With the hood on, her housedress bunching as she crouched, the ghost appeared larger than any woman I’d ever encountered, including my mother. And while observing her at work, Classique and I were all whispers.

"She comes from a cave somewhere in that field,” I said.

"Because she was killed in this very bus,” said Classique, "all burned bad and that’s why her face is covered.”

"She boils what she pulls in a pot and makes weed soup. That’s what she does.”

"That’s how ghosts get fat. There’s so many weeds it’d be easy to get fat that way.”

No other explanation presented itself.

On Halloween, I asked my father if ghosts haunted L.A., and he said just a few, mostly dead movie stars, like Marilyn Monroe and Fatty Arbuckle.

"But in Texas,” he explained, "there’s a ton. Bluesmen like Lightnin’ Hopkins and Leadbelly wander Dallas streets at night. Woody Guthrie too. Then there’s the Alamo -- that joint is rich with spooks. And where Mother lived, way out in nowhere, she’d spot ghosts coming and going right outside her windows, right in the middle of the day.”

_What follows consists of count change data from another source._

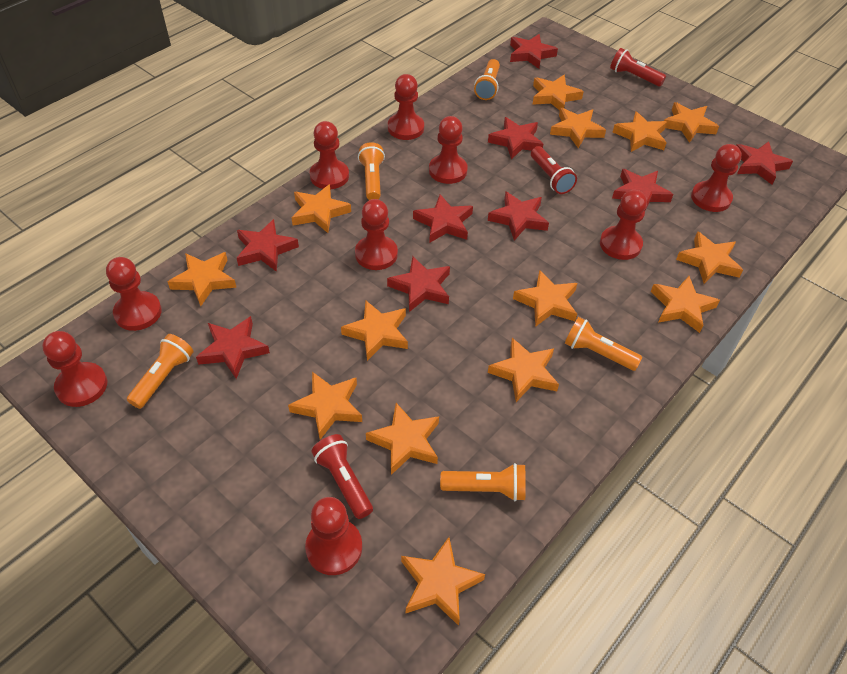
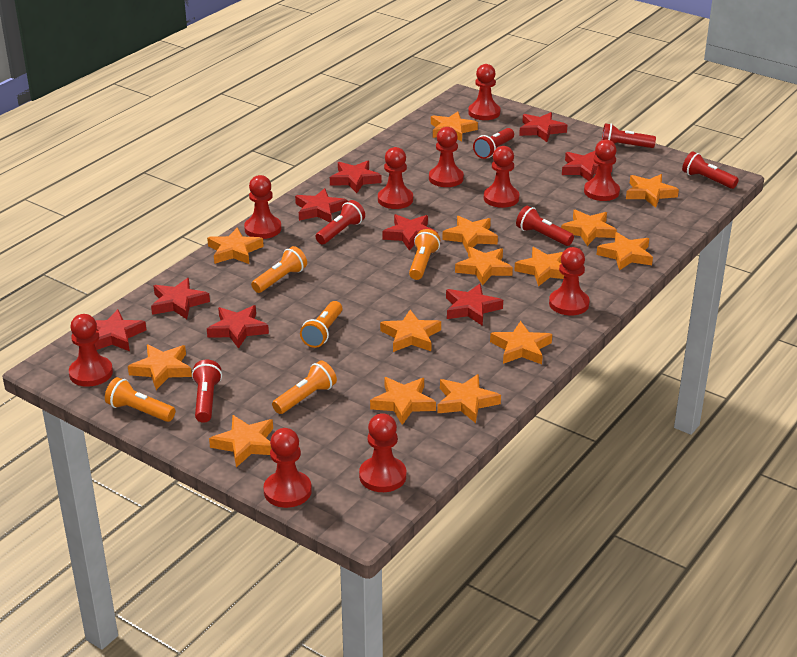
red flashlight: 3 -> 6
red pawn: 9 -> 10

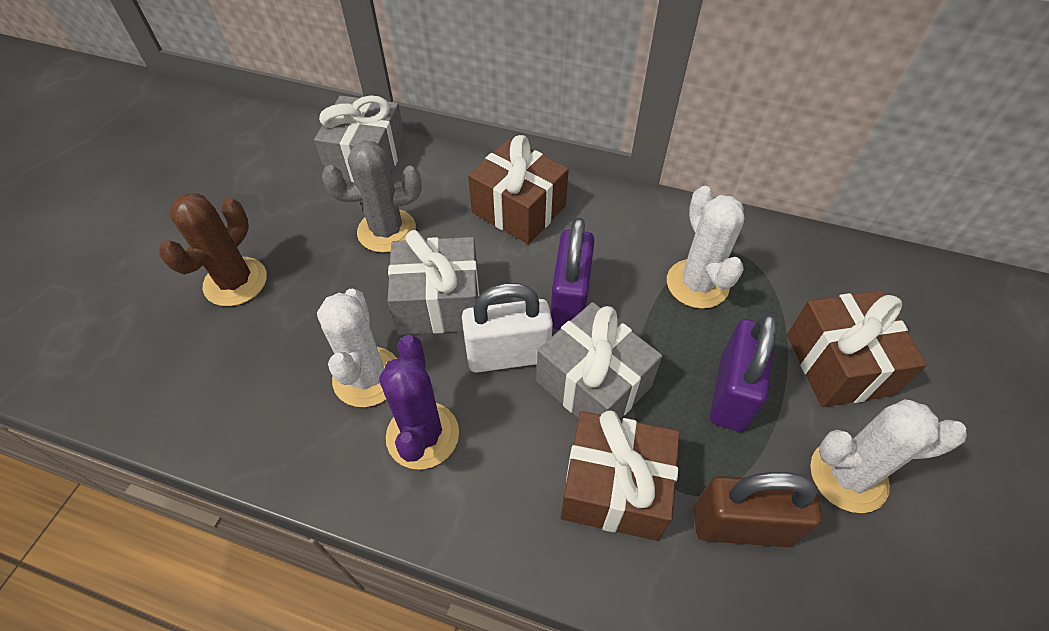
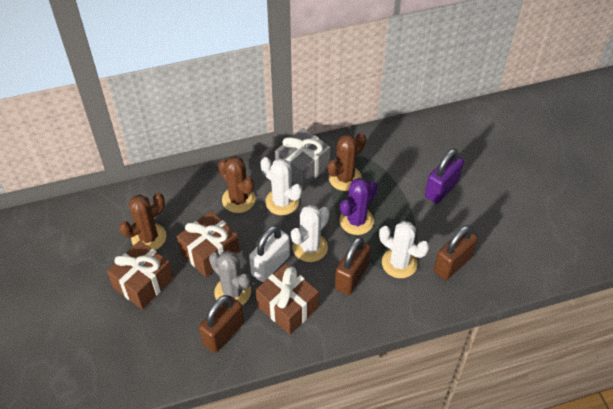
brown cactus: 1 -> 3
brown padlock: 1 -> 3
grey gift: 3 -> 1
purple padlock: 2 -> 1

"Bullshit," my mother said. "Noah, you’ll be up with her tonight when she’s scared to sleep."

"No I won’t," my father told her, "‘cause I’m saying now that most spooks are harmless. They just want to be seen but don’t want to be bothered.” Then he gave me one of his winks, saying, "As long as Mother was alive, them ghosts didn’t bug her. In fact, she enjoyed knowing they was there. They kept an eye on her place, made her feel all safe."

And I was going to tell Classique what my father had said, but then my ankles were itching again, and my legs felt like needles were pricking at the skin but not quite sinking in.

"She got killed in the fire," whispered Classique.

Wrenching nettles from the ground and throwing them aside, the ghost paused to wipe dirt on her white apron. And even though it was warm outside, she wore gray mittens.

"No, she didn’t get burned in the bus,” I said. "She got strangled.”

"And drowned."

"She’s Queen Gunhild and she didn’t want to stay in the bog so she decided not to be dead anymore."

Bog men rose from their peat graves, so did Gunhild. After all, she was a bog woman. And perhaps my father had become a ghost. He could be in the kitchen eating crackers, or upstairs searching for that squirrel. He might be on the porch, waiting.